The collective trauma experienced by these women writers led us to the founding of WOMEN, which meant Women Writers in Media Now. Collectively we explained how writing newspaper columns in the exercise of freedom of the press could not be considered treason. On the side however, we had to answer questions as to why there was a need for a separate organization of women writers.
The answer to this question was not clearly articulated by us in the discourse. However, as our activities became more interesting, we discovered it was not possible to disregard questions of gender and its role in social formation. As women, we realized we were bonding not only to collectively claim the freedom of expression for ourselves but also to expose the patriarchy that was the main structure of power of the dictatorship. The military that was running the country was composed mainly of men in uniform. And we were women, an underclass in an all-male military set-up. Perhaps as women, we were bringing to the fore the possibility of a totally different political dispensation. We were in search of a more compassionate political regime and we thought this was possible only with more gender-sensitive individuals in positions of power.

Peace pacts in the name of free expression

We helped form the Concerned Artists of the Philippines (CAP) in order to squarely address the issue of censorship in film and in the other arts.
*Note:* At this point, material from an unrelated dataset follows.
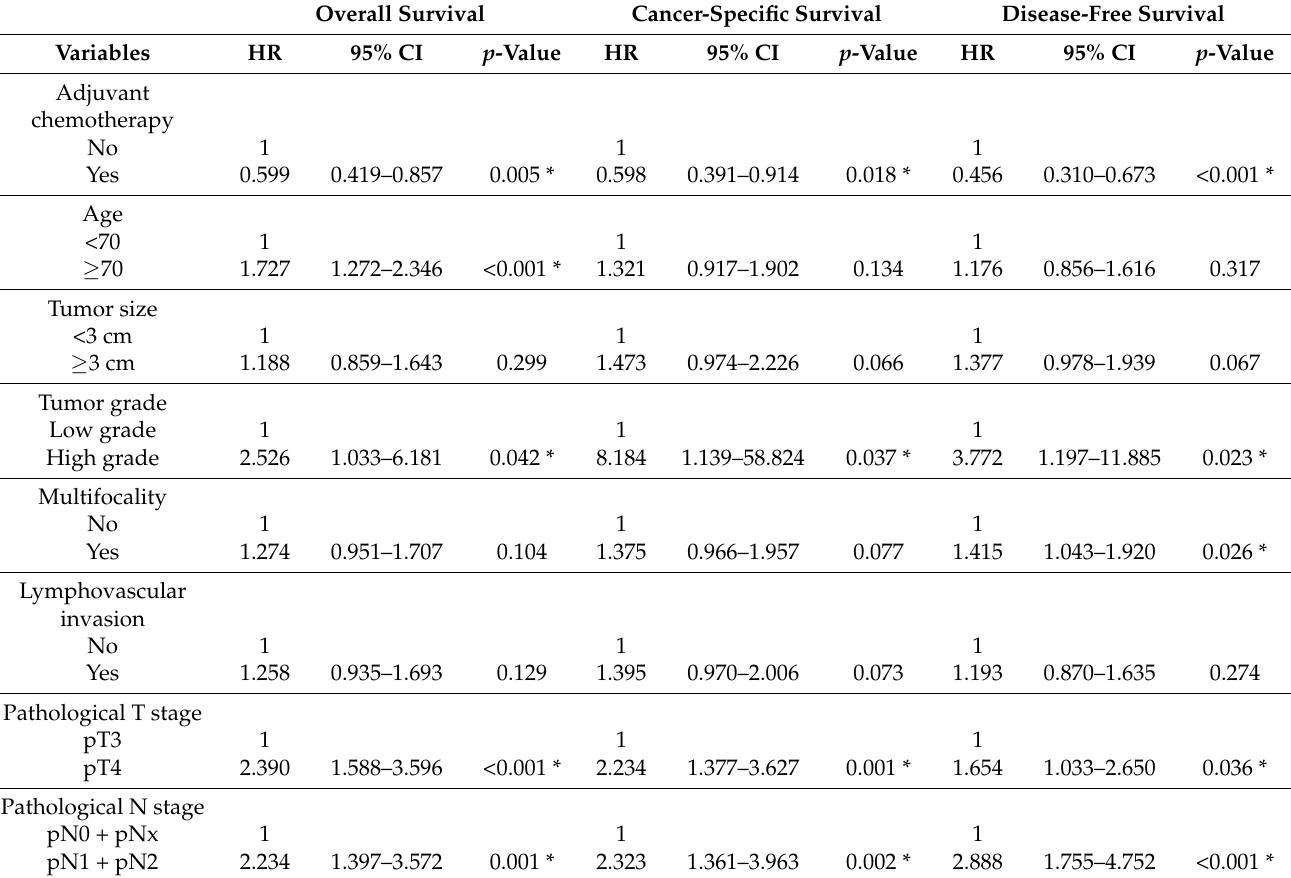
Table 3. Multivariate analyses for overall, cancer-specific, and disease-free survivals in advanced UTUC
With the Concerned Artists of the Philippines (CAP), we discovered that freedom of expression is a primary issue without which all other efforts at promoting progress and development in the Philippines were meaningless. Freedom of expression and a free press were requisites to an open and free society. And only an open and free society can build peace and progress for its people.
Overall then, my personal narrative suggests three modes of action for building peace. First, inner peace for all individual advocates of peace. This inner peace must be worked at and solidly built on commitment and conviction. I believe only persons who have experienced this kind of inner peace can promote and appreciate the need for a genuine, just and lasting peace. Two, freedom and empowerment for the women. I think, women, more than men, have the power and capacity to chart new courses of action especially in political dispensations ruled mainly by men. Three, freedom of expression for all regardless of class, gender, ethnic affinity and political persuasion.
* This text is (with substantial cuts) a contribution to the workshop on "Women and Peace" organized by the Yin Yang (masculine-feminine) workshop of the Alliance for a Responsible and United world shortly before the Hague international Conference on Peace (may 1999).